Ao manter a taxa de juro básico no mesmo patamar pela sexta vez consecutiva, o Comitê de Política Monetária (Copom) do Banco Central (BC) não trouxe surpresas ou indicativos mais claros sobre o início dos cortes na taxa, como esperava parte do mercado e dos analistas. Especialistas afirmam que o colegiado mantém tom conservador e duro, não cedendo às pressões do governo, reforçando que a decisão precisa ser técnica.
No comunicado que acompanha a decisão, o órgão destaca que a reoneração dos combustíveis e, principalmente, a apresentação da proposta de arcabouço fiscal reduziram parte da incerteza no campo da política fiscal. Por outro lado, cita processo desinflacionário que tende a ser mais lento diante de expectativas de inflação desancoradas. O órgão também mostra certa prudência em relação ao novo marco fiscal, citando incerteza ainda presente sobre o desenho final do texto. No fim do texto, salienta que cenário de nova alta na taxa é menos provável, mas segue com tom vigilante:
“O Copom enfatiza que, apesar de ser um cenário menos provável, não hesitará em retomar o ciclo de ajuste caso o processo de desinflação não transcorra como esperado”.

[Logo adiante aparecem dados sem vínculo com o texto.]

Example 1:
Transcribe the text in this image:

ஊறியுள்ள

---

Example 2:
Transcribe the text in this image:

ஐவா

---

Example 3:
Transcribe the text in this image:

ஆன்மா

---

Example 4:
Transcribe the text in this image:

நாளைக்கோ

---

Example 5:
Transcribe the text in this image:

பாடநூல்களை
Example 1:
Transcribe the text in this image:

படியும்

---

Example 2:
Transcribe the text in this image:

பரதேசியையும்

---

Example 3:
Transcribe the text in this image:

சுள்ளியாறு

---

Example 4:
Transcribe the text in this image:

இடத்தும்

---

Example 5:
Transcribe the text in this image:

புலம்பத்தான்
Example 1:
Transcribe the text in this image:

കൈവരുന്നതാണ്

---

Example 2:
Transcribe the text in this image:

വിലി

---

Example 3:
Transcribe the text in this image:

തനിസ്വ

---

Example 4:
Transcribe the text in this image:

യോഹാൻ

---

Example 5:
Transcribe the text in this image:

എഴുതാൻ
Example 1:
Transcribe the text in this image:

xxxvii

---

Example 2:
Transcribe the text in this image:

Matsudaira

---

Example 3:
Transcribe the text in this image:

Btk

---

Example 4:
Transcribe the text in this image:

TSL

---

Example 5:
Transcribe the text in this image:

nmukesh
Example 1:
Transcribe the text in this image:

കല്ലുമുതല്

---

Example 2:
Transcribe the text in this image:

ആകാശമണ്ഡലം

O economista-chefe da agência de classificação de risco Austin Rating, Alex Agostini, afirma que o comunicado do Copom não traz surpresas e mantém o tom duro no sentido de preservar a estratégia de política monetária. O especialista afirma que o comitê preserva a credibilidade institucional ao governo federal e ao mercado ao destacar que a decisão seguirá sendo técnica:
— Ele dá um sinal muito claro para o governo de que a decisão tem de ser técnica. Quando o Copom reforça o que disse na nota anterior, sinaliza que a decisão vai ser técnica e que ainda não tem condições para reduzir a taxa.

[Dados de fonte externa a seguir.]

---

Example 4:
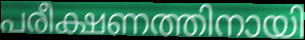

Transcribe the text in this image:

പരീക്ഷണത്തിനായി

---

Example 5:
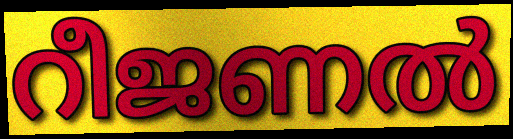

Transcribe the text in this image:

റീജണൽ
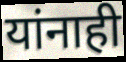
यांनाही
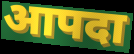
आपदा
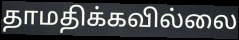
தாமதிக்கவில்லை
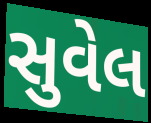
સુવેલ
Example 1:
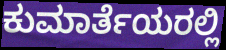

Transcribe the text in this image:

ಕುಮಾರ್ತೆಯರಲ್ಲಿ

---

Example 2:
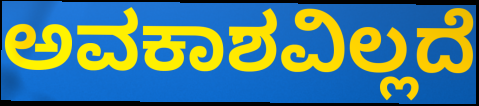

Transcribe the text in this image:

ಅವಕಾಶವಿಲ್ಲದೆ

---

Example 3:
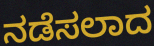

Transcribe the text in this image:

ನಡೆಸಲಾದ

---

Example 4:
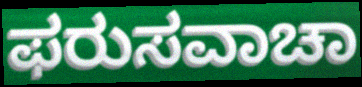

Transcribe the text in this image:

ಫರುಸವಾಚಾ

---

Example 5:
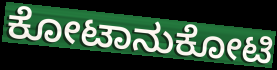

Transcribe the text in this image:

ಕೋಟಾನುಕೋಟಿ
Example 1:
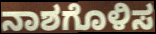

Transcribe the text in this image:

ನಾಶಗೊಳಿಸ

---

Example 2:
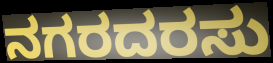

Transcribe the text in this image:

ನಗರದರಸು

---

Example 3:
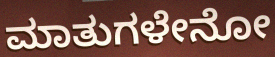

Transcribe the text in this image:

ಮಾತುಗಳೇನೋ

Agostini avalia que, como os indicadores já estão mostrando o efeito da alta do juro, o Copom poderia iniciar o processo de corte ou sinalizar essa iniciativa para junho. No entanto, ele afirma que o BC mantém um preciosismo maior diante de uma estrutura de inflação que precisa ser repensada, revista em alguns pontos, como indexação e contratos de preços administrados. Ele também cita a necessidade de modernização no sistema, como não ter o ano-calendário como ponto para medir o cumprimento ou não da meta. O economista destaca que os ataques do governo federal também influenciam nesse processo de manutenção da taxa em 13,75%. O economista projeta que o colegiado votará pela redução da taxa Selic em 0,50 ponto percentual em junho em um cenário onde o Conselho Monetário Nacional eleve a meta de inflação no mesmo mês.
Miguel José Ribeiro de Oliveira, diretor de estudos e pesquisas da Associação Nacional dos Executivos de Finanças, Administração e Contabilidade (Anefac), também avalia que o posicionamento do colegiado não traz novidades. O diretor afirma que já existe espaço para redução na taxa diante de uma inflação que não é de demanda, mas sim de custos, de endividamento elevado e de problemas de desemprego.

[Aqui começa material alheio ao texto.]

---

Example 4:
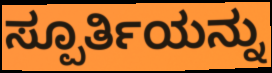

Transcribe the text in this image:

ಸ್ಪೂರ್ತಿಯನ್ನು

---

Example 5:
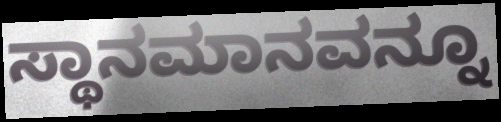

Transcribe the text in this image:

ಸ್ಥಾನಮಾನವನ್ನೂ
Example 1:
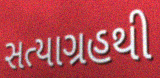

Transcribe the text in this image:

સત્યાગ્રહથી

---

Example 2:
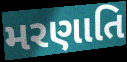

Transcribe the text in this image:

મરણાતિ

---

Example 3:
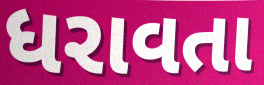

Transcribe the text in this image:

ધરાવતા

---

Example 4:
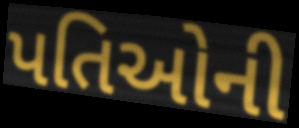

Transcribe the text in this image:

પતિઓની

— Juro elevado nesse patamar só piora a situação da economia. O país não cresce, não gera emprego e renda. Além disso, você também reduz a arrecadação de impostos, o que agrava a situação fiscal.
Oliveira estima que o Copom seguirá com postura conservadora em um cenário onde a inflação segue longe da meta. Nesse sentido, projeta início de corte na taxa apenas no segundo semestre, em agosto, em um processo lento, com pequenas reduções.
A Selic é usada como referência para uma série de taxas atreladas ao crédito. Portanto, em nível elevado, o indicador afeta uma série de decisões de investimentos de empresas e o mercado de crédito, diminuindo o número de transações. Por outro lado, mantém os investimentos em renda fixa atrativos. A autoridade monetária usa a taxa para conter a demanda e equilibrar a inflação.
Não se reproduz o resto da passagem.